Life-threatening bacterial infections are likely to become dramatically more common over the next 10 years as antibiotics lose their remaining effectiveness against man's age-old enemy.

A summit of infectious diseases experts has heard warnings that antibiotic-resistant superbugs are spreading quickly around the world, and for the first time in decades there is no new generation of more powerful drugs waiting in the wings that can stop them.

Experts are calling on the federal government to formulate a national strategy to deal with the challenge. They say that, unless met, it could set the world back towards the medical experience of the 1930s -- when operations and infections now considered routine often proved fatal because of unstoppable infections.

Tom Gottlieb, the president of the Australasian Society for Infectious Diseases, said he and his colleagues were seeing patients with untreatable infections more often -- yet there were no effective monitoring systems to track their location and frequency.

"This is an epidemic, just like you think of the flu as an epidemic," Dr Gottlieb said.

"It's a major public health problem and one that has really crept under the government's health radar."

Dr Gottlieb said even when infections remained treatable, they would place an increasing load on health services.

There were already cases of urinary tract infections that previously could be treated at home with oral antibiotics, but which now responded only to intravenous antibiotic treatment in hospital, he said -- increasing costs and exposing patients to the risk of further infections.

There have been at least three cases in Australia of the most resistant superbugs yet seen -- those carrying the NDM1 gene, which renders them resistant to even the last-resort class of antiobiotics, called carbapenems.

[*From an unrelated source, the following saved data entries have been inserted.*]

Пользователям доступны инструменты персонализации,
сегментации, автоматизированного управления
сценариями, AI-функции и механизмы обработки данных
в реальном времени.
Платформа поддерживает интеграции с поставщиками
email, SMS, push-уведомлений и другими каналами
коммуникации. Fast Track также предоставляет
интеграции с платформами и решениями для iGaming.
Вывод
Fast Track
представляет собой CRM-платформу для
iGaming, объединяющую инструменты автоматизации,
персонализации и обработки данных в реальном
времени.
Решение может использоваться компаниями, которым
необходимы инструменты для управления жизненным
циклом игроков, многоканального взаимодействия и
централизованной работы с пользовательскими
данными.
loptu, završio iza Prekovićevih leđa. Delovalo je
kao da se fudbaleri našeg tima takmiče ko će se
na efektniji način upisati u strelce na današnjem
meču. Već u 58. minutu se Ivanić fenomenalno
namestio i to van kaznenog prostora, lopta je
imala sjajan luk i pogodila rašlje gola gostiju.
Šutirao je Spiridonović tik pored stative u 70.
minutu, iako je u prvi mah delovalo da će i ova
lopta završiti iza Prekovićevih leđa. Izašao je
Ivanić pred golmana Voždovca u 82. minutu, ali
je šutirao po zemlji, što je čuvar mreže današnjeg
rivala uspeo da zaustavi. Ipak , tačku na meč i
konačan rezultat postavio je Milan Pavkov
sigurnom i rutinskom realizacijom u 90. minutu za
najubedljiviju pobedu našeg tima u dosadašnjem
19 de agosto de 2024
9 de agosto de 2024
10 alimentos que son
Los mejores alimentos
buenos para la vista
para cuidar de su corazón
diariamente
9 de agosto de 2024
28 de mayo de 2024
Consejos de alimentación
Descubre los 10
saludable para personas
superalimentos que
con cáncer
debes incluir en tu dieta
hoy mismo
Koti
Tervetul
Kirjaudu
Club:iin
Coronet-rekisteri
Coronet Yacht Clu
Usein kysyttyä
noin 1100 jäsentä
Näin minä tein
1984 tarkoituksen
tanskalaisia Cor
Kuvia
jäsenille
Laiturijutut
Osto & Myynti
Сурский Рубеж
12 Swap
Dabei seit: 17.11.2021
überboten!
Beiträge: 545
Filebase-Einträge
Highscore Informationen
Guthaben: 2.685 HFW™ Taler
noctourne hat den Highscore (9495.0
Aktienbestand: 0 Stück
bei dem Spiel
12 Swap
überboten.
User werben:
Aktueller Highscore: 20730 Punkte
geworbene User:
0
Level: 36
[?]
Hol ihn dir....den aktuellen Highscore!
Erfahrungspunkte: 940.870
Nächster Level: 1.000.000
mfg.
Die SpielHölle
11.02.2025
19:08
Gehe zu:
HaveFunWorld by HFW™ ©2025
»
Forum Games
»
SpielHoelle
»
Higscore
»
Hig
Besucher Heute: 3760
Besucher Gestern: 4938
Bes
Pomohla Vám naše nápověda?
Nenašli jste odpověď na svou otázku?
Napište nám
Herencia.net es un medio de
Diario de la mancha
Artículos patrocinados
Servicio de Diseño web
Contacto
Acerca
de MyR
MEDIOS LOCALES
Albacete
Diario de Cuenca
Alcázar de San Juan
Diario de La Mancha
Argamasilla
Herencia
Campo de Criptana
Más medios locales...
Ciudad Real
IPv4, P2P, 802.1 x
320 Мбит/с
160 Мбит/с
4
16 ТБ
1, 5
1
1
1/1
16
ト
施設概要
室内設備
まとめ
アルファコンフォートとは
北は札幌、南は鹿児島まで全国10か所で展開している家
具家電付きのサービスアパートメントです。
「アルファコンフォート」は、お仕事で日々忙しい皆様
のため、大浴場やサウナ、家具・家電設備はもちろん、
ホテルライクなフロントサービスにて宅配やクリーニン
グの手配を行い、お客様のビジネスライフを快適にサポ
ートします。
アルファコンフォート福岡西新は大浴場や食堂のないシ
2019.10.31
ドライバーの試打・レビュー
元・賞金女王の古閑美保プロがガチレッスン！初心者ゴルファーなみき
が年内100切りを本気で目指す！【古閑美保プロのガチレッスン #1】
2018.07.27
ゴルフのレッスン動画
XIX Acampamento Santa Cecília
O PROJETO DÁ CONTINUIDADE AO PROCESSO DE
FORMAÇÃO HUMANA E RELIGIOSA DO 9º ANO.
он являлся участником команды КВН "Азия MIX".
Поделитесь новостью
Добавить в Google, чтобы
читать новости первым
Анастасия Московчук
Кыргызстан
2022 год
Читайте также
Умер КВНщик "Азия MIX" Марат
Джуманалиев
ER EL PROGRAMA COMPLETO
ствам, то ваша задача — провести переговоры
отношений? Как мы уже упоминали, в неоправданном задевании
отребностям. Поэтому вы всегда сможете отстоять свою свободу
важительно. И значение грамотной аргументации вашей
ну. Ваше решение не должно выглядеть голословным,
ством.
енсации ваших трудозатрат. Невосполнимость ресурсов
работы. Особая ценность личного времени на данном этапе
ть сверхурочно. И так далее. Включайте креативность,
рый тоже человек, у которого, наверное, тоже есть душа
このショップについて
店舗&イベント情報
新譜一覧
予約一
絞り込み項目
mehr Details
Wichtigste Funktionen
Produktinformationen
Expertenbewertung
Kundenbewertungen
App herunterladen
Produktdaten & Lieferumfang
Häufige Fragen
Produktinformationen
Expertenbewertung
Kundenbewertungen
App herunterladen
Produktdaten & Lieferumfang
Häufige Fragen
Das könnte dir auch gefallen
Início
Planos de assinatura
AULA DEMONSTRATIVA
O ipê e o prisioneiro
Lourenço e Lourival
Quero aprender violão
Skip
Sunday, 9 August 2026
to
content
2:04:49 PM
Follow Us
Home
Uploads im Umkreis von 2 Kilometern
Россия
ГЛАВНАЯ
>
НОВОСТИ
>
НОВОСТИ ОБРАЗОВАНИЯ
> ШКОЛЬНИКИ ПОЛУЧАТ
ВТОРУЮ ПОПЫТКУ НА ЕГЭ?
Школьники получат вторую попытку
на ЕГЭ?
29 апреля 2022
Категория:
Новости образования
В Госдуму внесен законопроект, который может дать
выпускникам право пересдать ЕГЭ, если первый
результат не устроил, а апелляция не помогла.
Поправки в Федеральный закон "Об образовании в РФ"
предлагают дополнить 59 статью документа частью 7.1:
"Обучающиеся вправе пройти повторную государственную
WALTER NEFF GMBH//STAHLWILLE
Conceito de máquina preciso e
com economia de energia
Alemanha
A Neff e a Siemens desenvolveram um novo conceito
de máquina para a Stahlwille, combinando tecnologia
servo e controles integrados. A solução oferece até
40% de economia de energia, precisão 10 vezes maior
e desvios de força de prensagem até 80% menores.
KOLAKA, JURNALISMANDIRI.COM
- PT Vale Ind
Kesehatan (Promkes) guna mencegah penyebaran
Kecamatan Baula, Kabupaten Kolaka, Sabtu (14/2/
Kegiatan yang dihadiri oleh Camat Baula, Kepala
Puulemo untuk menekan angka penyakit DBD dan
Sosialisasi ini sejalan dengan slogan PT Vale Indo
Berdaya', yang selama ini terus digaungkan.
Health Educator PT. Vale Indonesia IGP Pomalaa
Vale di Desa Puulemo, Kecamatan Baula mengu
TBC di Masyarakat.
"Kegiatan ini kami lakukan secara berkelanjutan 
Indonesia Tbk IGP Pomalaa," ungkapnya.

Well over 100 cases of NDM1 infections have been recorded on the Indian subcontinent, and India's role as a centre for cosmetic surgery is thought to be helping the bugs to spread worldwide.

Dr Gottlieb said that while the rise of resistance was inevitable, it was being accelerated by the use of antibiotics for conditions that did not require them, and by the "stupid" practice of adding them to animal feed.

Otto Cars, chairman of the International Action Network on Antibiotic Resistance, said the waning effectiveness of antibiotics would pose the biggest threat to cancer patients, transplant patients and others with depressed immune systems.

"In these situations, antibiotics are really essential, and if they don't work we are going to lose more patients," Professor Cars said.

"I don't want to be a doomsday prophet, but we have to be realistic -- in the next five to 10 years, the situation will be a lot worse."